━━ TEXT
“Both the state and the dynamics of the human gut microbiome in healthy individuals are highly personalized. Although cross-sectional studies have revealed dysbiosis of the gut microbiome in IBD, little is known about the individual nature of microbiome dynamics in IBD,” writes Dr. Janet Jannson of the Earth and Biological Sciences Directorate, Pacific Northwest National Laboratory in Richland, Wash.
Dr. Jannson tells Reuters Health that the study, online Feb. 13 in Nature Microbiology, “is the first to look at the long-term dynamics of different types of IBD.”1
The team analyzed the gut microbiome from an IBD cohort of 137 individuals—49 with Crohn’s disease, including inflammation of the ileum or colon; 60 with ulcerative colitis; four with lymphocytic colitis; 15 with collagenous colitis; and nine healthy controls. They collected one to 10 stool samples per participant at three-month intervals for a total of 683 samples.
“We used a mathematical approach to define a ‘healthy plane’ that described the less volatile dynamics of the gut microbiome in healthy individuals compared to individuals with IBD that deviated from the healthy plane,” Dr. Jannson explains by email.
Samples from patients with colonic Crohn’s disease and ulcerative colitis were closer to the healthy plane, and some samples did not differ significantly from healthy controls.
━━━━
━━ PROVIDED MATERIAL
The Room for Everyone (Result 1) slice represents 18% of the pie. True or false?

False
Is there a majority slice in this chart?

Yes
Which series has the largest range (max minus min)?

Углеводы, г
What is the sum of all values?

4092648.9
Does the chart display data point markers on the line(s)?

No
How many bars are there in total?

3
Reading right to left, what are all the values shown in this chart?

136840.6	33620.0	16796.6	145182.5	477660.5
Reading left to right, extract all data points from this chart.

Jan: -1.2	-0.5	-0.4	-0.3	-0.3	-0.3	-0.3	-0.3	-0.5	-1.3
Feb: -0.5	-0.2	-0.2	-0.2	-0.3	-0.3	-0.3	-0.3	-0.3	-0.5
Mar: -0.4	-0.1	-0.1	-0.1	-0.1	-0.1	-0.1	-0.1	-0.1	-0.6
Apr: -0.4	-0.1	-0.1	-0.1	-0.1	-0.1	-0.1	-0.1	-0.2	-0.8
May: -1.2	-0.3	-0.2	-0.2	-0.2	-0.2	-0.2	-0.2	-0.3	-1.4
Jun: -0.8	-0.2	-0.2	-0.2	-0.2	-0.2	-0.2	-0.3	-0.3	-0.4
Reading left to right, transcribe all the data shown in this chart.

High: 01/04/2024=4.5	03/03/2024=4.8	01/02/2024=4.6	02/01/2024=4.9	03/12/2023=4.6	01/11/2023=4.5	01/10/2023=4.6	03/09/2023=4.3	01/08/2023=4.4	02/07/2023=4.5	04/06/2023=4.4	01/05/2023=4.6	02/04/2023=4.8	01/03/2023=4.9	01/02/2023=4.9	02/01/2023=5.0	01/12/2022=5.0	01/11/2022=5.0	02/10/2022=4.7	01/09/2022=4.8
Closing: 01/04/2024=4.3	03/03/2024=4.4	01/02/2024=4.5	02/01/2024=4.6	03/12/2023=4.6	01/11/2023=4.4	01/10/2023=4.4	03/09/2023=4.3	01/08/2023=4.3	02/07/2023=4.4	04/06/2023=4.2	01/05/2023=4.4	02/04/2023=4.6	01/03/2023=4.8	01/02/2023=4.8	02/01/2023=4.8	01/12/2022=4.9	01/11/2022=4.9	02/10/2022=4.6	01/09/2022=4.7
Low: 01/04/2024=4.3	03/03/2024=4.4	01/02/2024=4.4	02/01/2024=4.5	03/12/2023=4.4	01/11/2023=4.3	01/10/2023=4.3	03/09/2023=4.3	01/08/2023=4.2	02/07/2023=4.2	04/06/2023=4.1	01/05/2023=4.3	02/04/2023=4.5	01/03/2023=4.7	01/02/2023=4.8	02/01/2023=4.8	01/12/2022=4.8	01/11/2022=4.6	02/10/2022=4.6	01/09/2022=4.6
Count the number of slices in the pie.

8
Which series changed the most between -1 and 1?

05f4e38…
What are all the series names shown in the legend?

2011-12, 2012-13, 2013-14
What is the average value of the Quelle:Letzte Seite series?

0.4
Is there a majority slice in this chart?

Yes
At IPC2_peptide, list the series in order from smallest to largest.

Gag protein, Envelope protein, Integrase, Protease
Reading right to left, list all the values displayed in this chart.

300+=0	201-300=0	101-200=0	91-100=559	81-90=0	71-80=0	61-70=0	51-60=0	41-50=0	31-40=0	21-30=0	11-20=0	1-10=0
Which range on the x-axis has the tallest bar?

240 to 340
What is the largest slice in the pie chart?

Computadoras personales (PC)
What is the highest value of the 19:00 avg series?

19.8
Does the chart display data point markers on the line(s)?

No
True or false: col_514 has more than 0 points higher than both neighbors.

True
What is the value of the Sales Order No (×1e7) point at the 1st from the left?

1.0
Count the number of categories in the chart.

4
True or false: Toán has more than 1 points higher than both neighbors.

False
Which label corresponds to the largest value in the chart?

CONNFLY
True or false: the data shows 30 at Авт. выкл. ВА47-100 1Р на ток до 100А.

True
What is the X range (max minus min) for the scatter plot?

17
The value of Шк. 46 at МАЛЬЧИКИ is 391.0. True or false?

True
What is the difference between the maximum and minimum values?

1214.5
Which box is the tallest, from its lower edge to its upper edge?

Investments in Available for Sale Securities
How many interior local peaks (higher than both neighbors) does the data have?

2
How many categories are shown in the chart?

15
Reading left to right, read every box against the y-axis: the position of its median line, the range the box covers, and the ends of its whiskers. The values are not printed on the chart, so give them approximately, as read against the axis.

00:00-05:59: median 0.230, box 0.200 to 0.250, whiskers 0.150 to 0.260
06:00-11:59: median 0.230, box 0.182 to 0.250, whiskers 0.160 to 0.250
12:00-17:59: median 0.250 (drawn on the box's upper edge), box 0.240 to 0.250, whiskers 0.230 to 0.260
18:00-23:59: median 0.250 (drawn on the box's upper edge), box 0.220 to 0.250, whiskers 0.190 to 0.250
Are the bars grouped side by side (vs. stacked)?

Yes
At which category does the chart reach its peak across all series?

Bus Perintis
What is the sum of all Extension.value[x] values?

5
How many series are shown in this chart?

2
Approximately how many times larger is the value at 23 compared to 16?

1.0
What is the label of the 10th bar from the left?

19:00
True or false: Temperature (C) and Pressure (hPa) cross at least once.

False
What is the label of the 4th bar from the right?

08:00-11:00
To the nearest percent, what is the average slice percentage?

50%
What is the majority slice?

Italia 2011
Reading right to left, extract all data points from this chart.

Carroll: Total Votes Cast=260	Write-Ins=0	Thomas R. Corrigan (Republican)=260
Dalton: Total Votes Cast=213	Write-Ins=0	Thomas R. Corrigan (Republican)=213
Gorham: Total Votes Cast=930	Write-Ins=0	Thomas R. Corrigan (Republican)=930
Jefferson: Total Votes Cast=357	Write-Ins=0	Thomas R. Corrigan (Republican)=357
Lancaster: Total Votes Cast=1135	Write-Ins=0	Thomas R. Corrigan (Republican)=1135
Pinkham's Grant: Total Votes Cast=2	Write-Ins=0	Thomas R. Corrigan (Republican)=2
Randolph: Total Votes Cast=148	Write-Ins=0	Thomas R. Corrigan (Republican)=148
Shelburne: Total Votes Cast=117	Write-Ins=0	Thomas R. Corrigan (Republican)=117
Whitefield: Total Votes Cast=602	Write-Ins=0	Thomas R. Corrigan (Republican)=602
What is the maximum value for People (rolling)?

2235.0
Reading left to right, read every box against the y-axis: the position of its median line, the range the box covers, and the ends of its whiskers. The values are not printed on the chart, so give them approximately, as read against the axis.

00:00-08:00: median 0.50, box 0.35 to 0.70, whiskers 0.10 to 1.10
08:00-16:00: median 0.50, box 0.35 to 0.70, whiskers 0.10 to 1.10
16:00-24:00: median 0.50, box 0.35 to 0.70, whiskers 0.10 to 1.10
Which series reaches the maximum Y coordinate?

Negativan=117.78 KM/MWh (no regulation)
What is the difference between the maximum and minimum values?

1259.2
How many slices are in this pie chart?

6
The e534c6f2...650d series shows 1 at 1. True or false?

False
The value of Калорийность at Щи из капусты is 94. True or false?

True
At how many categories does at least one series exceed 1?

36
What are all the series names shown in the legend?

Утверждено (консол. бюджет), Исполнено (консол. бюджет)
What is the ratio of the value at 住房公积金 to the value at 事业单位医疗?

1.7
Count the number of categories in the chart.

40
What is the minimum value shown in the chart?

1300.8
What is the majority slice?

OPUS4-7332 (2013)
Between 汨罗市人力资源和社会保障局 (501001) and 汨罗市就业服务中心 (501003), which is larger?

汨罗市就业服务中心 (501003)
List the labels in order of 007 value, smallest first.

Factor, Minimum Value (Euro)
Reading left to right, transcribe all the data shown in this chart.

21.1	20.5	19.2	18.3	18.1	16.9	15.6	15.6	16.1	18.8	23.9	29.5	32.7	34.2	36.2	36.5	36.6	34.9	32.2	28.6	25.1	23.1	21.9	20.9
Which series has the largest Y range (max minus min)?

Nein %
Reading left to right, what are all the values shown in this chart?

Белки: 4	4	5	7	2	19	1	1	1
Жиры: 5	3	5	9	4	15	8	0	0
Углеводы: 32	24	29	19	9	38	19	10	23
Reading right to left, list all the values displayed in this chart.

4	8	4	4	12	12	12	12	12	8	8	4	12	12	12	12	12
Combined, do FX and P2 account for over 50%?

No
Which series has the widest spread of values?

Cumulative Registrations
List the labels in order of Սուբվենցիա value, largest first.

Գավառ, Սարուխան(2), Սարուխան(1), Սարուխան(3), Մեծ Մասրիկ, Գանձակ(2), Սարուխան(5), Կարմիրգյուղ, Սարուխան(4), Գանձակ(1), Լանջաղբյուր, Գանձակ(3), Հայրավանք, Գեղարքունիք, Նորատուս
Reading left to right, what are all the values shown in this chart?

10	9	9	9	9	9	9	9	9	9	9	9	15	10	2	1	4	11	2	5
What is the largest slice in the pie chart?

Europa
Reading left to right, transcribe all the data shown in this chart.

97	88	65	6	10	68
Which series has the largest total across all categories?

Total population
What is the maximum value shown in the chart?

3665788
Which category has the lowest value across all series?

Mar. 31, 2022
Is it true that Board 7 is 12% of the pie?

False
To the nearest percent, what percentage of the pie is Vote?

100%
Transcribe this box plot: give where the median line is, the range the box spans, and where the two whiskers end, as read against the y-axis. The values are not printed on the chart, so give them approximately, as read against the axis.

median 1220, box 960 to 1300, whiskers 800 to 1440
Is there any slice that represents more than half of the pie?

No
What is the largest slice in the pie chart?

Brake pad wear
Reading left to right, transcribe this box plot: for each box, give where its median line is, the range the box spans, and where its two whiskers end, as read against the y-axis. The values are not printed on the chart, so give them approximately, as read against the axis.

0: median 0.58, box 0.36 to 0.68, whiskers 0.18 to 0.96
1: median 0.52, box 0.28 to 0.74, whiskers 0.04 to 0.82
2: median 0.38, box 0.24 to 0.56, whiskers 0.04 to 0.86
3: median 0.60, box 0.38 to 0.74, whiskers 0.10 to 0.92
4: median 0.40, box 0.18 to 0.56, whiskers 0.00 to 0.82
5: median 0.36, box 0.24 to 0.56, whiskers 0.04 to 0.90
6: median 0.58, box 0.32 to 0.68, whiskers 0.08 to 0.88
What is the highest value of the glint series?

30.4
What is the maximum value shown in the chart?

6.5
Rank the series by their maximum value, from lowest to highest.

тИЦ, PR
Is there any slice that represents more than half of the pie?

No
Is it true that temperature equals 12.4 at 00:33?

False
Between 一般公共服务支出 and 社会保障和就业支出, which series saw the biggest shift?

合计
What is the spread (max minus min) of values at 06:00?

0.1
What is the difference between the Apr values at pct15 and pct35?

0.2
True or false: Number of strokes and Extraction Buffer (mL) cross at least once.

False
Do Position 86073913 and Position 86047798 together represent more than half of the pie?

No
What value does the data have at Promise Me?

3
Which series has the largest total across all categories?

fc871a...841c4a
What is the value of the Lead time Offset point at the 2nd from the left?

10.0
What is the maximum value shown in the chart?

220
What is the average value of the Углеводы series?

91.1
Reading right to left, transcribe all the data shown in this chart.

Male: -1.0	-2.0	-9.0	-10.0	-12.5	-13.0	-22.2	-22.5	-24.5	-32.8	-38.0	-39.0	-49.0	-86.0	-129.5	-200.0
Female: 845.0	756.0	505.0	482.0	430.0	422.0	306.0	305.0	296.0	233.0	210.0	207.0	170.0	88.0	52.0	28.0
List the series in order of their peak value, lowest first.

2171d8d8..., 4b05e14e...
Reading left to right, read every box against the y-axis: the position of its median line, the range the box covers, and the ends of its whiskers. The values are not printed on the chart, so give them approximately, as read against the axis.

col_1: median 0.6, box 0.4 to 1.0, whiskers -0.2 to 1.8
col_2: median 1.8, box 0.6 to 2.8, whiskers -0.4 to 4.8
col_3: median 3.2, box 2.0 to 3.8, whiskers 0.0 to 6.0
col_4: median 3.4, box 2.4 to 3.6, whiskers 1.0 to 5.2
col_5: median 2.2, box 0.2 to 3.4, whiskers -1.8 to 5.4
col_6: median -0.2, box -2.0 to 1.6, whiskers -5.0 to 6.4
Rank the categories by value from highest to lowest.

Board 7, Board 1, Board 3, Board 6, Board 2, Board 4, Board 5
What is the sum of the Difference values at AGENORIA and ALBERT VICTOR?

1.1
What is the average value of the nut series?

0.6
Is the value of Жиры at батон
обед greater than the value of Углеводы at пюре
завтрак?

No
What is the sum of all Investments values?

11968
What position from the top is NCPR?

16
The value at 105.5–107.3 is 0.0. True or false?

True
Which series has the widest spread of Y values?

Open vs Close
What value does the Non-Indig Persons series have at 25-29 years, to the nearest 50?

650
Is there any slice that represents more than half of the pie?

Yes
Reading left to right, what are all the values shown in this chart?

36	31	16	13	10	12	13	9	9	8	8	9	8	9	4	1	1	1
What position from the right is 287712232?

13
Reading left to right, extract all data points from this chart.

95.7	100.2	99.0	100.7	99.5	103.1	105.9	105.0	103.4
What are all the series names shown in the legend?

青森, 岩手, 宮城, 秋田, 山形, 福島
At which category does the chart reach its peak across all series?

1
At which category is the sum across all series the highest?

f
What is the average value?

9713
━━━━
QUESTIONS ON THE MATERIAL:
A. In the text on the IBD gut microbiome study, what does Dr. Jannson's opening statement give as the gap that motivated examining individual microbiome dynamics in IBD? Answer in one to three sentences.
B. Rewrite the part of the IBD microbiome text that starts with the words "Samples from patients" and ends with "from healthy controls.", replacing "healthy plane" with "healthy reference plane".
C. Continue the text about the IBD gut microbiome study from where it ends.

ANSWERS TO EACH TASK:
A. In healthy individuals, both the state and the dynamics of the gut microbiome are highly personalized. Cross-sectional studies have shown dysbiosis of the gut microbiome in IBD, but little is known about how microbiome dynamics behave individually in IBD.

B.
Samples from patients with colonic Crohn’s disease and ulcerative colitis were closer to the healthy reference plane, and some samples did not differ significantly from healthy controls.

C.
The gut microbiome of individuals with ileal Crohn’s disease varied most from those of healthy individuals, “with large temporal fluctuations in microbial community composition,” Dr. Jannson observes. The variation was especially noticeable in those who had undergone surgical resection, followed by those who did not undergo surgery.
To address the unequal sampling of healthy individuals vs. IBD patients, the team compared the volatility of their healthy controls with healthy participants in two published studies that used different microbiome project datasets. Across all three cohorts, less volatility was observed in healthy individuals compared with those with IBD.
“Monitoring the gut microbiome is a non-invasive approach, and we found it to be a better predictor of IBD disease phenotype than f-calprotectin measurements or human genetic markers,” Dr. Jannson says. “The results of this study are key to precision medicine because the gut microbiome can be used to guide personalized treatment therapies.”
Coauthor Dr. Jonas Halfvarson of Orebro University in Sweden, tells Reuters Health, “From a clinical perspective, our data demonstrate the complexity of IBD and the need to address the dynamics when exploring mechanisms related to disease etiology of chronic diseases … with periods of remissions and episodes of flares.”